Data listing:
###

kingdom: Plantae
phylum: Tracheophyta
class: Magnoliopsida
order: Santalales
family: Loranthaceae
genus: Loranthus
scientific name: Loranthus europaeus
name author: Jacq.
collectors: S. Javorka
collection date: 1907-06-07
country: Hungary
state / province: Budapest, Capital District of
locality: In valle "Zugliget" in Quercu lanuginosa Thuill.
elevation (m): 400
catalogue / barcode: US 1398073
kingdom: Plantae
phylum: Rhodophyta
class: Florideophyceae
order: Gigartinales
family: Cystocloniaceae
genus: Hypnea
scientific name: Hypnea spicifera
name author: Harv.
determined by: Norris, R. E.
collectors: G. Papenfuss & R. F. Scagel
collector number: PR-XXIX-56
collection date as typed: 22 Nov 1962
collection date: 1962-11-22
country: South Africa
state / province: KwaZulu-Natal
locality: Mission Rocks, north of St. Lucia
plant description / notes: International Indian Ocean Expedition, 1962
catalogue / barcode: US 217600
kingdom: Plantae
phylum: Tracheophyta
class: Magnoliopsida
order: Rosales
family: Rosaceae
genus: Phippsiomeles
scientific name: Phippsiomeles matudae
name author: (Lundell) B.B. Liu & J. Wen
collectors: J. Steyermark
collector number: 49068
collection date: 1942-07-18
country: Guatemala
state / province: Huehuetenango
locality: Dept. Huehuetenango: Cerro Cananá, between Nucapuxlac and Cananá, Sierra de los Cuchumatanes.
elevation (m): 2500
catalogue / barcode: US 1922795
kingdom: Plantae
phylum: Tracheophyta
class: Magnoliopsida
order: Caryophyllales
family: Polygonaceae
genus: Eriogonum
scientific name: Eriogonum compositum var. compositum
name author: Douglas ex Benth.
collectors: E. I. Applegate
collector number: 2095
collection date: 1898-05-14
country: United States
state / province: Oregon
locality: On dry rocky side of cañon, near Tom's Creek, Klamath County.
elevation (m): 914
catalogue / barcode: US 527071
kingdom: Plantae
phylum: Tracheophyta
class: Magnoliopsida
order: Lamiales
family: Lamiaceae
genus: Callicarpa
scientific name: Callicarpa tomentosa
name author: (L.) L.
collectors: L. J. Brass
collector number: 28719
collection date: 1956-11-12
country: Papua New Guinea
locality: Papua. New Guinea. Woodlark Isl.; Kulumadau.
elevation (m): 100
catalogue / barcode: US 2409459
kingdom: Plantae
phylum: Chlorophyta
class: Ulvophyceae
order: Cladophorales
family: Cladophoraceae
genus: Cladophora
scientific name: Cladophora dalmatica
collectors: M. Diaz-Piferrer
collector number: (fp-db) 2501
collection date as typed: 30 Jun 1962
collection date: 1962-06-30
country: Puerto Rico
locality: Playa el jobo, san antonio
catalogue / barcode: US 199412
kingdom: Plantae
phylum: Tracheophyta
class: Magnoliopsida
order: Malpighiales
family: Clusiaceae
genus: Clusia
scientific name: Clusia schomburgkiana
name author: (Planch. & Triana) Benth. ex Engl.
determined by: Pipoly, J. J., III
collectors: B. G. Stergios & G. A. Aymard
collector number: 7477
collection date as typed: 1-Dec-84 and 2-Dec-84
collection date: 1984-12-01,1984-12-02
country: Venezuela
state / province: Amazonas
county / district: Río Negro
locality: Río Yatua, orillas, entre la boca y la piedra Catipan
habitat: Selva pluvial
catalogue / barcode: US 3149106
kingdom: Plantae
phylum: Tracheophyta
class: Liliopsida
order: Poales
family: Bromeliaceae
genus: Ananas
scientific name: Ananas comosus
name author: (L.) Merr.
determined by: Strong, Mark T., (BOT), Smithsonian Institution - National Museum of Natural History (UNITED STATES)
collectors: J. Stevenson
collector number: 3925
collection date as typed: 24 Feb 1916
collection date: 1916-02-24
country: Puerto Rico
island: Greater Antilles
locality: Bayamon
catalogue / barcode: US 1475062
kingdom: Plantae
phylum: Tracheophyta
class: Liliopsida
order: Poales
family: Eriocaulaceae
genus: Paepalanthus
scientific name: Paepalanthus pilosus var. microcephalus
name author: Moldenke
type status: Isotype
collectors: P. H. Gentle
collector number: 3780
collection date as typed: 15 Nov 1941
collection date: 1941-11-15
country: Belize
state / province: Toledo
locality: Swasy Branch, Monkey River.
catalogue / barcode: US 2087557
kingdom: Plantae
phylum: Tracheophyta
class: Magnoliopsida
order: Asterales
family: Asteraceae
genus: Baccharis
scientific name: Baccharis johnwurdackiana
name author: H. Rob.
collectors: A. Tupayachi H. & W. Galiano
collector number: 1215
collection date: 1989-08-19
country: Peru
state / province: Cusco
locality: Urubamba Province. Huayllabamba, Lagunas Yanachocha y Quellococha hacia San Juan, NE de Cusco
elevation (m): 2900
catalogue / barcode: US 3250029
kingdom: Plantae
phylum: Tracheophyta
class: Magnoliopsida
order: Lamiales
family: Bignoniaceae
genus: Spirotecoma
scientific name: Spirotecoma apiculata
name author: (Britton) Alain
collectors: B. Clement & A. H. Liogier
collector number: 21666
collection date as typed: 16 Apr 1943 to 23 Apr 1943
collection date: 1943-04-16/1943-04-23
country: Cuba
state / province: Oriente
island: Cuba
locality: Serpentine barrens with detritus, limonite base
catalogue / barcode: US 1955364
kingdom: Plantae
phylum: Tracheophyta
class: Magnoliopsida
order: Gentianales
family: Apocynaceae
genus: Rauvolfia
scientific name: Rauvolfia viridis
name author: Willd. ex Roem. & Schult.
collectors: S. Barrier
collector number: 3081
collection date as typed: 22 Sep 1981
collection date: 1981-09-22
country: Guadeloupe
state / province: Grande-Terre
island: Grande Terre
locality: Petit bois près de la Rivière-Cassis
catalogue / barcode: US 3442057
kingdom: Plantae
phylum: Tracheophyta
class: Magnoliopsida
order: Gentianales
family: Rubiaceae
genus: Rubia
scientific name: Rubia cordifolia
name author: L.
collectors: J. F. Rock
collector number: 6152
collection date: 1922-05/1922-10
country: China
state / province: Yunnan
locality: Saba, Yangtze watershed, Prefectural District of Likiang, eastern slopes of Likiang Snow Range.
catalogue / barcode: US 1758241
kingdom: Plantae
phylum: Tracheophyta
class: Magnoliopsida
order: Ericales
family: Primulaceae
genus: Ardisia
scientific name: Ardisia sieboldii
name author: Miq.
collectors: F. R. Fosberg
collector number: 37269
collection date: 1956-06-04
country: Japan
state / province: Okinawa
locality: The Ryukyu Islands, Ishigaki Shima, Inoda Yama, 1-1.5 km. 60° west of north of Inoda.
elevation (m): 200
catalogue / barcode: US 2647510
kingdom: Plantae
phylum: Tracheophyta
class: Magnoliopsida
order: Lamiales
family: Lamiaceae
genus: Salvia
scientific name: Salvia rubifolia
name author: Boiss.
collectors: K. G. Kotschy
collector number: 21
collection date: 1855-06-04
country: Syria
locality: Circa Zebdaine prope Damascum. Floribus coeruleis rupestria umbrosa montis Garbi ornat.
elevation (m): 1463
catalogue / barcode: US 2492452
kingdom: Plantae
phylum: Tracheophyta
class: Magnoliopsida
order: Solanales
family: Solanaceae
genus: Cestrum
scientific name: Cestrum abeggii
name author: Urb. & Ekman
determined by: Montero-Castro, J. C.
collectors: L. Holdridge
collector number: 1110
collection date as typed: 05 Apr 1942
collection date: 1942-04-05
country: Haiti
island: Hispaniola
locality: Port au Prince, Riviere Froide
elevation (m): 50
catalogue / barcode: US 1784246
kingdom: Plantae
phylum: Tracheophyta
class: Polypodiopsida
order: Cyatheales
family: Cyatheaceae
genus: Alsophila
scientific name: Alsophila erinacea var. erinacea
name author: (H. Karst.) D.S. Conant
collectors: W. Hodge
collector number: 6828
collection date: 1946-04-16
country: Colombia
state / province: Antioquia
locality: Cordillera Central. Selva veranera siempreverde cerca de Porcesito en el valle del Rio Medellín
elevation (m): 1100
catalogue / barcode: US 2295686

###

DIRECTIVE: Rewrite everything in the listing above as a numbered list, from the line containing "genus: Spirotecoma" down to the line containing "elevation (m): 1463", with both of those lines included. Omit any blank lines.

EXERCISE RESPONSE:
1. genus: Spirotecoma
2. scientific name: Spirotecoma apiculata
3. name author: (Britton) Alain
4. collectors: B. Clement & A. H. Liogier
5. collector number: 21666
6. collection date as typed: 16 Apr 1943 to 23 Apr 1943
7. collection date: 1943-04-16/1943-04-23
8. country: Cuba
9. state / province: Oriente
10. island: Cuba
11. locality: Serpentine barrens with detritus, limonite base
12. catalogue / barcode: US 1955364
13. kingdom: Plantae
14. phylum: Tracheophyta
15. class: Magnoliopsida
16. order: Gentianales
17. family: Apocynaceae
18. genus: Rauvolfia
19. scientific name: Rauvolfia viridis
20. name author: Willd. ex Roem. & Schult.
21. collectors: S. Barrier
22. collector number: 3081
23. collection date as typed: 22 Sep 1981
24. collection date: 1981-09-22
25. country: Guadeloupe
26. state / province: Grande-Terre
27. island: Grande Terre
28. locality: Petit bois près de la Rivière-Cassis
29. catalogue / barcode: US 3442057
30. kingdom: Plantae
31. phylum: Tracheophyta
32. class: Magnoliopsida
33. order: Gentianales
34. family: Rubiaceae
35. genus: Rubia
36. scientific name: Rubia cordifolia
37. name author: L.
38. collectors: J. F. Rock
39. collector number: 6152
40. collection date: 1922-05/1922-10
41. country: China
42. state / province: Yunnan
43. locality: Saba, Yangtze watershed, Prefectural District of Likiang, eastern slopes of Likiang Snow Range.
44. catalogue / barcode: US 1758241
45. kingdom: Plantae
46. phylum: Tracheophyta
47. class: Magnoliopsida
48. order: Ericales
49. family: Primulaceae
50. genus: Ardisia
51. scientific name: Ardisia sieboldii
52. name author: Miq.
53. collectors: F. R. Fosberg
54. collector number: 37269
55. collection date: 1956-06-04
56. country: Japan
57. state / province: Okinawa
58. locality: The Ryukyu Islands, Ishigaki Shima, Inoda Yama, 1-1.5 km. 60° west of north of Inoda.
59. elevation (m): 200
60. catalogue / barcode: US 2647510
61. kingdom: Plantae
62. phylum: Tracheophyta
63. class: Magnoliopsida
64. order: Lamiales
65. family: Lamiaceae
66. genus: Salvia
67. scientific name: Salvia rubifolia
68. name author: Boiss.
69. collectors: K. G. Kotschy
70. collector number: 21
71. collection date: 1855-06-04
72. country: Syria
73. locality: Circa Zebdaine prope Damascum. Floribus coeruleis rupestria umbrosa montis Garbi ornat.
74. elevation (m): 1463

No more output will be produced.